De nouvelles générations d’artistes sont entrées en lutte contre le marché de l’art au nom d’une œuvre qu’ils veulent en relation directe avec les problèmes de leur vie quotidienne. Beaucoup pressentent que l’art est une des formes d’expression de cet art de vivre qui est notre vraie richesse, une richesse de l’être qui revêt d’autant plus d’importance que la richesse de l’avoir et du consumérisme est rongée par la montée de la pauvreté. A mesure que la survie est menacée par la faillite de l’économie, comment ne pas se tourner vers la vie et son extraordinaire potentiel de créativité, comment ne pas inventer de nouvelles énergies, de nouvelles relations sociales, de nouvelles pratiques en rupture avec nos vieilles habitudes de prédateur ?
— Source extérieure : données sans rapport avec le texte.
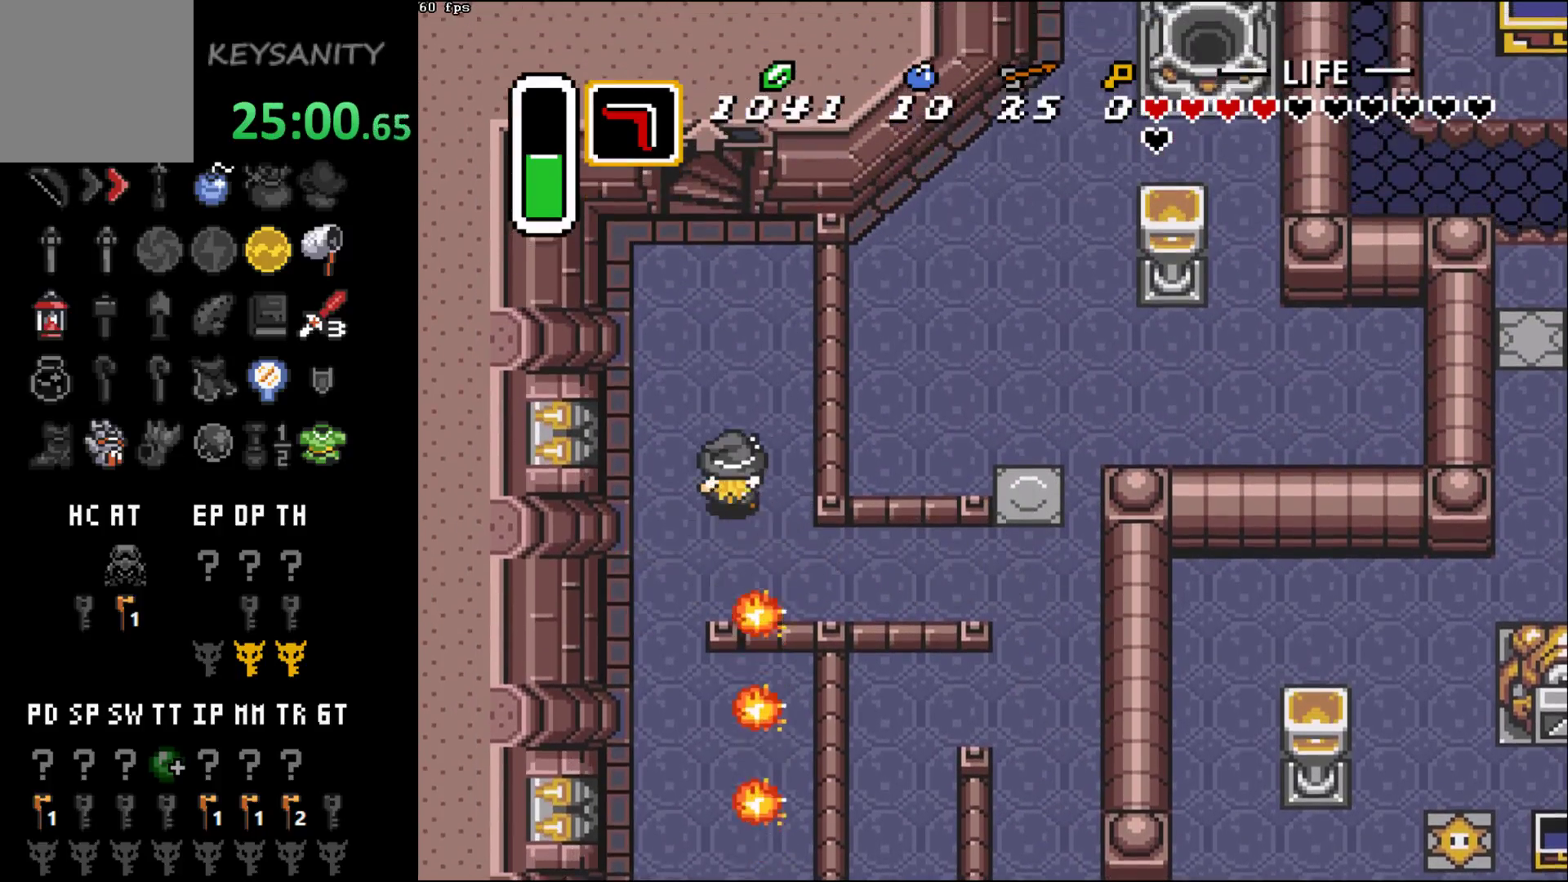
{"buttons": [], "left_stick": "up", "button_events": []}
Un nouveau mai 68 est-il souhaitable ? Possible ? Quel peut être encore le message du situationnisme aujourd’hui ? Apprendre à vivre plus qu’à survivre ?
Il n’y a pas de retour en arrière. En revanche, la radicalité de Mai 68 commence à peine à se manifester aujourd’hui. Les situationnistes ne lançaient pas un défi mais un pari, en affirmant que le Mouvement des occupations de Mai 1968 avait sonné le glas d’une civilisation fondée sur l’exploitation de l’homme et de la nature. Le situationnisme a toujours été dénoncé par les situationnistes comme une idéologie, autrement dit “un ensemble d’idées séparées de la vie et falsifiant son authenticité”. Ce n’est pas le situationnisme mais la pensée radicale des situationnistes qui a proclamé la fin du travail (destiné à être supplanté par la création), la fin de l’échange, de l’appropriation prédatrice, de la séparation d’avec soi, du sacrifice, de la culpabilité, du renoncement au bonheur, du fétichisme de l’argent, du pouvoir et de l’autorité hiérarchique, du despotisme militaire et policier, des religions et des idéologies, du mépris et de la peur de la femme, de la subordination de l’enfant, du refoulement et ses défoulements mortifères. La table sacro-sainte des valeurs patriarcales et marchandes a été brisée définitivement. Rien ne la restaurera. Il faudra bien qu’un style de vie inaugure tôt ou tard une civilisation nouvelle sur les ruines de la civilisation où tant de générations ont été réduites à survivre comme des bêtes aux abois.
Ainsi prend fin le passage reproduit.